Required work:
In every entry, replace "passage" with "text" and write out the source text again with everything else unchanged. Leave out the pictures.
════════
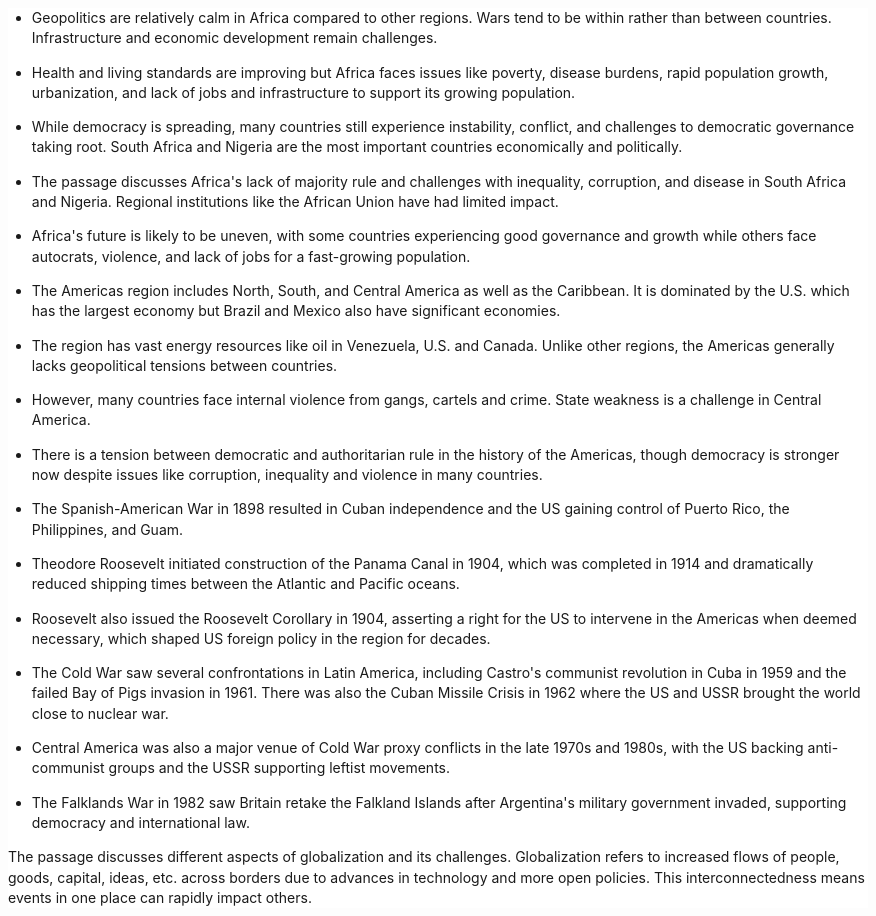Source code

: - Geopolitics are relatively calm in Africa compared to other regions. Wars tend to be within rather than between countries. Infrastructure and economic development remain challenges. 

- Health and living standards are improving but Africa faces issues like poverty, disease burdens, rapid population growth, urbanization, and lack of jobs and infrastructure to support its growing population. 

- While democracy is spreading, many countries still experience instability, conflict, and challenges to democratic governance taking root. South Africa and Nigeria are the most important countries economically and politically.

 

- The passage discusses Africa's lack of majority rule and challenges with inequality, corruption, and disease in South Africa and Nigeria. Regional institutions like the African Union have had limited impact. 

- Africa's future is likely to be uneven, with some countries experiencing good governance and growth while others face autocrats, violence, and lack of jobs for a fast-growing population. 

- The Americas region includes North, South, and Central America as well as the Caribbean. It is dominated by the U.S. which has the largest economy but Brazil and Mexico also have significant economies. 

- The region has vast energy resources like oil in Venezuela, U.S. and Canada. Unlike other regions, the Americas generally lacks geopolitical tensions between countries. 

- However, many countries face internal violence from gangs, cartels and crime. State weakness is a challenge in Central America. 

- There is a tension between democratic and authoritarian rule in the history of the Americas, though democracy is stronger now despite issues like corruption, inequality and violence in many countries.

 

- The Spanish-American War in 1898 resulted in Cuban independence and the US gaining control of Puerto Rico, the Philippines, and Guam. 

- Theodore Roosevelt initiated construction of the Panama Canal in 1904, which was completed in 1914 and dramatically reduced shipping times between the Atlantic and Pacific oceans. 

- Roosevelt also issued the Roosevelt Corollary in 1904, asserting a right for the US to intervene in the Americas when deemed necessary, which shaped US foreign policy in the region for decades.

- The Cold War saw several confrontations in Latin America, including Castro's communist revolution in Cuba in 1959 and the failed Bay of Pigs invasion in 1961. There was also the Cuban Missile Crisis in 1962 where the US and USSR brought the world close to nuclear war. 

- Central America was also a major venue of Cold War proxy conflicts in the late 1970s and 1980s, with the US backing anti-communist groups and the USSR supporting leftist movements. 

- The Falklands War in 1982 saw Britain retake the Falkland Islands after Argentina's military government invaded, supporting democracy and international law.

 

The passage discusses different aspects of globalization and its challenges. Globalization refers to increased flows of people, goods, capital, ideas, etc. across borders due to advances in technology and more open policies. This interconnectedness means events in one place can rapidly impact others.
════════
Output of the exercise:
Source code

: - Geopolitics are relatively calm in Africa compared to other regions. Wars tend to be within rather than between countries. Infrastructure and economic development remain challenges. 

- Health and living standards are improving but Africa faces issues like poverty, disease burdens, rapid population growth, urbanization, and lack of jobs and infrastructure to support its growing population. 

- While democracy is spreading, many countries still experience instability, conflict, and challenges to democratic governance taking root. South Africa and Nigeria are the most important countries economically and politically.

 

- The text discusses Africa's lack of majority rule and challenges with inequality, corruption, and disease in South Africa and Nigeria. Regional institutions like the African Union have had limited impact. 

- Africa's future is likely to be uneven, with some countries experiencing good governance and growth while others face autocrats, violence, and lack of jobs for a fast-growing population. 

- The Americas region includes North, South, and Central America as well as the Caribbean. It is dominated by the U.S. which has the largest economy but Brazil and Mexico also have significant economies. 

- The region has vast energy resources like oil in Venezuela, U.S. and Canada. Unlike other regions, the Americas generally lacks geopolitical tensions between countries. 

- However, many countries face internal violence from gangs, cartels and crime. State weakness is a challenge in Central America. 

- There is a tension between democratic and authoritarian rule in the history of the Americas, though democracy is stronger now despite issues like corruption, inequality and violence in many countries.

 

- The Spanish-American War in 1898 resulted in Cuban independence and the US gaining control of Puerto Rico, the Philippines, and Guam. 

- Theodore Roosevelt initiated construction of the Panama Canal in 1904, which was completed in 1914 and dramatically reduced shipping times between the Atlantic and Pacific oceans. 

- Roosevelt also issued the Roosevelt Corollary in 1904, asserting a right for the US to intervene in the Americas when deemed necessary, which shaped US foreign policy in the region for decades.

- The Cold War saw several confrontations in Latin America, including Castro's communist revolution in Cuba in 1959 and the failed Bay of Pigs invasion in 1961. There was also the Cuban Missile Crisis in 1962 where the US and USSR brought the world close to nuclear war. 

- Central America was also a major venue of Cold War proxy conflicts in the late 1970s and 1980s, with the US backing anti-communist groups and the USSR supporting leftist movements. 

- The Falklands War in 1982 saw Britain retake the Falkland Islands after Argentina's military government invaded, supporting democracy and international law.

 

The text discusses different aspects of globalization and its challenges. Globalization refers to increased flows of people, goods, capital, ideas, etc. across borders due to advances in technology and more open policies. This interconnectedness means events in one place can rapidly impact others.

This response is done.